• jasona.work (8/23/2013)


    So, I'm looking at possibly setting up a job in Windows (although I may have to manually trigger it) to defrag the disks in my servers. For the old-hands though, who've probably dealt with similar situations, I've got a couple questions, and haven't found satisfactory answers yet...

    1. Will the built-in Windows Defrag (Server 2008 / 2008 R2) defrag the MDF / LDF files without me stopping SQL Server?

    2. Is it even worth the effort to defrag considering all my servers are virtual (VMWare) and the VMWare storage is all on SAN?

    I'm inclined to think the answer to #2 will render the answer to #1 irrelevant. I just ran the "Analyze disk" against one of my QA boxes data volumes, and it reported only 2% fragmentation, so I suspect that thanks to being virtual, there isn't really much fragmentation...

    Thanks,

    Jason

    I would stay away of defrag the SAN with the built-in Windows Defrag, specially if your SQL boxes are virtual, and you do not have physical mdf or ldf files there. But, if you do it, expect several hours of slow and intensive disk operations, depending of how big your LUN is. And I would shutdown everything that is using that LUN anyway.

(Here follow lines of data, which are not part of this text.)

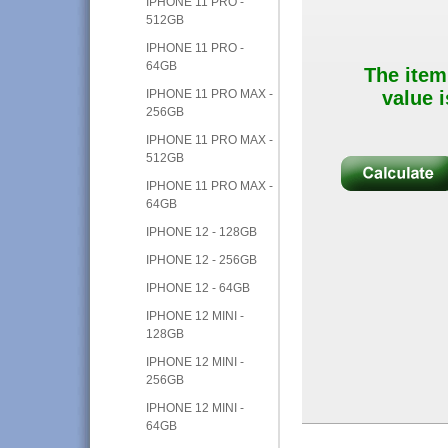
IPHONE 11 PRO -
512GB
IPHONE 11 PRO -
64GB
The item
IPHONE 11 PRO MAX -
value i
256GB
IPHONE 11 PRO MAX -
512GB
IPHONE 11 PRO MAX -
64GB
IPHONE 12 - 128GB
IPHONE 12 - 256GB
IPHONE 12 - 64GB
IPHONE 12 MINI -
128GB
IPHONE 12 MINI -
256GB
IPHONE 12 MINI -
64GB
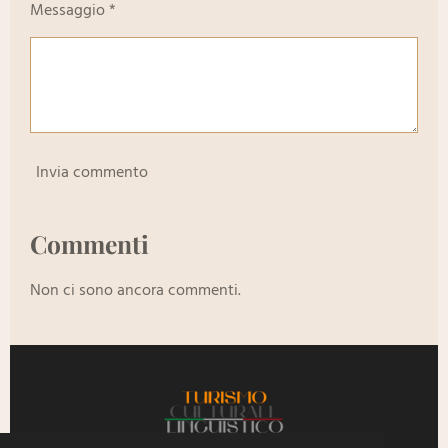
Messaggio *
Invia commento
Commenti
Non ci sono ancora commenti.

    Fragmentation on virtual machines is different than on a real machine. If you are using VMware, I would use the VMware defrag tools instead. VMware workstation provides that capability. I would be surprised if VMware Server or VSphere does not.

    May I ask you a question? why so interested on defrag the actual LUNs? Do you have any evidence that is causing a problem?